In central Maine, only Frye Mountain has been very busy thus far, Kemper said.

However, both biologists said every one of Maine’s Wildlife Management Areas are well used by the wildlife.

While you’d never guess it, Kemper said the Alonzo H. Garcelon Wildlife Management Area in and around Augusta is a great place to see moose, which would please the famous Augusta doctor it’s named after.

A bridge crosses a small, babbling brook at the Morgan Meadow Wildlife Management Area. Ben McCanna/Staff Photographer

The coastal wildlife areas in southern Maine – particularly Scarborough Marsh – are renowned as birding spots, but Lindsay said the wildlife areas more inland also are teeming with upland and migratory birds. He once saw a group of birders from Europe at the Major Gregory Sanborn wildlife area at the Brownfield Bog.

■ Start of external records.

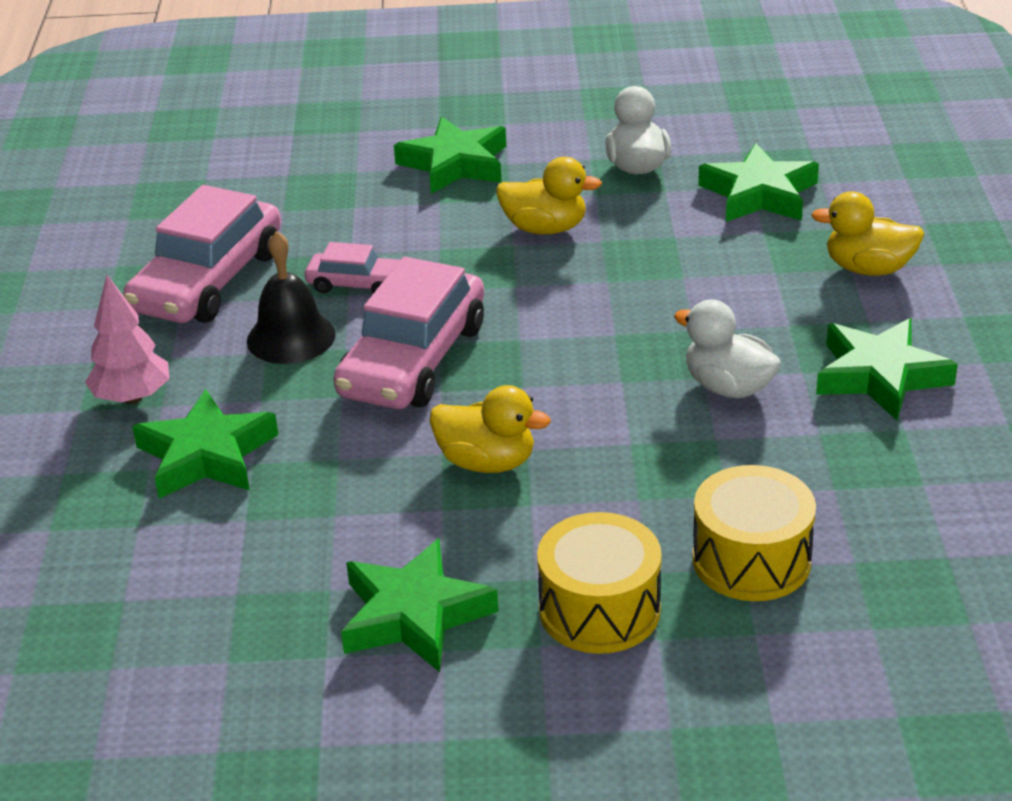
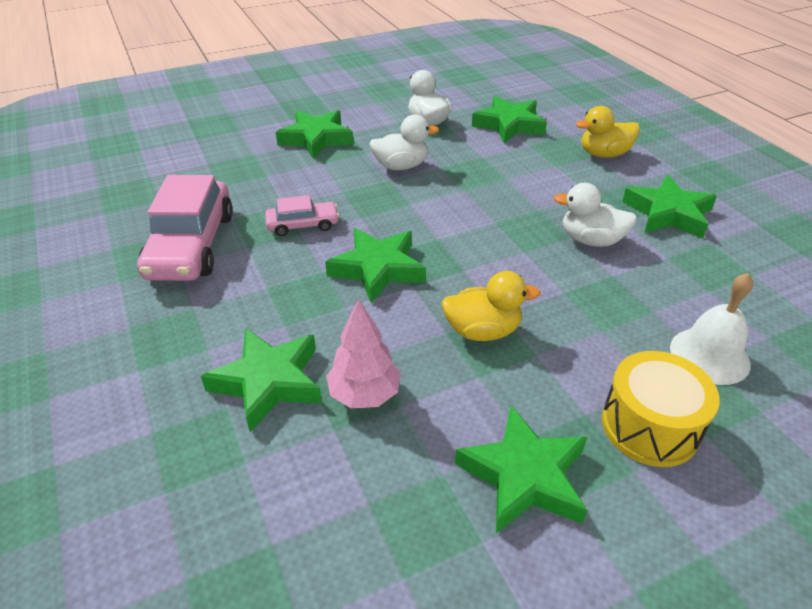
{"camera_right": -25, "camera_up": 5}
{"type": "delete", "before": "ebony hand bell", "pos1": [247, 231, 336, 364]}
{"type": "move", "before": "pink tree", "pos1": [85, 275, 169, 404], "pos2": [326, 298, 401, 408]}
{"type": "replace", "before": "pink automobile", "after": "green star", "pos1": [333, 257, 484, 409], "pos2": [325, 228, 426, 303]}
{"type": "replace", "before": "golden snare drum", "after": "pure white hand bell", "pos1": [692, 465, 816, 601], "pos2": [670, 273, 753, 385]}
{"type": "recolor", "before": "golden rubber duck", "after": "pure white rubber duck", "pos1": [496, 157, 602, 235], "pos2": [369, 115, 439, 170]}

“Even though there are no signs telling you where everything is, it can still be nice to hike into a little pond or marsh. Maybe it doesn’t even have a name, but it can be a really special place and you can see a lot of wildlife,” Lindsay said.

The Morgan Meadow Wildlife Management Area is just 10 minutes from busy Route 302 in Raymond to the west and the Interstate 95 exit in Gray to the east. Yet it’s rather inconspicuous. The sign off Egypt Road is well back from the street and easily missed, while the dirt entrance road full of potholes is not very inviting.

On the last Saturday of April, there were only three cars in the parking area (other than two from this outdoor team) by 11 a.m. as three hiking groups enjoyed relative privacy in the wild area full of large boulders, babbling creeks and the hammering work of woodpeckers.

“We lived in Raymond probably seven or eight years before we found out about this,” Guy Letourneau said. “A neighbor told us about it. There’s usually only four to five couples here. The trails are not marked very well. But the one that passes by the little stream and goes up to the rocky hill is very pretty.”